On friday while at the hotel bar by myself (creepy) I made friends w/ a millionaire who said he may be running for the position of mayor in richmond va (likely a lie). At one point during our discourse he asked if I was crazy. In the effort of full disclosure I looked him in the eye and said yes
I don't know what prompted his inquiry, clearly this man had impeccable intuition
so he came in my eye... should i throw out my contacts?
we got our roommate high for the first time. He went into his room alone and watched Malcolm in the middle for three hours
I gave her a mint afterward. It felt like giving turndown service at Hotel BJ.
my bedside table was not meant to hold this many beer bottles.
Colombian exchange intern from my Mom's friend's ranch loves me, and is staying the night because we got each other drunk. Successful Christmas? I think yes.
I just found a To Do list on the table, written by me last night, that just says "1. Go downstairs. 2. Get Pickles. 3. Laptop"

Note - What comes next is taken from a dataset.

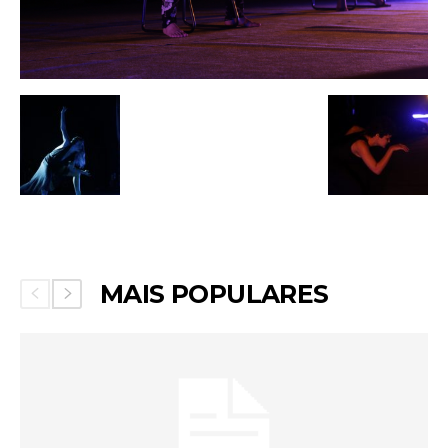
MAIS POPULARES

The name of the man in your bed is not Ryan. I can't remember what his name is but that is wrong
I'm sorry I put my balls through your watch. On another note your roommate had them on his shoulder too sry
At least you got some excitement going on, you got weed and might die tonight, I'm just sitting here bored as fuck.
I mean, I already hooked up with her boyfriend. The least I can do is accept her facebook friend request.
His sister gave me the "if you hurt him I will break your neck" talk. I didn't know how to tell her we're not a couple.
We told the cop that we were playing soccer, in flip flops, and 2:30 in the morning. It was raining and i had board shorts on. He bought it, lets go get drunk
HIGH AS FUCK. JUST WATCHED THE TRIPPIEST VIDEO EVER. IM NOT SCARED OF PANDAS. I GOTTA GO. TRIPPIN AGAIN
Sex. Target parking lot. I really am the mayor.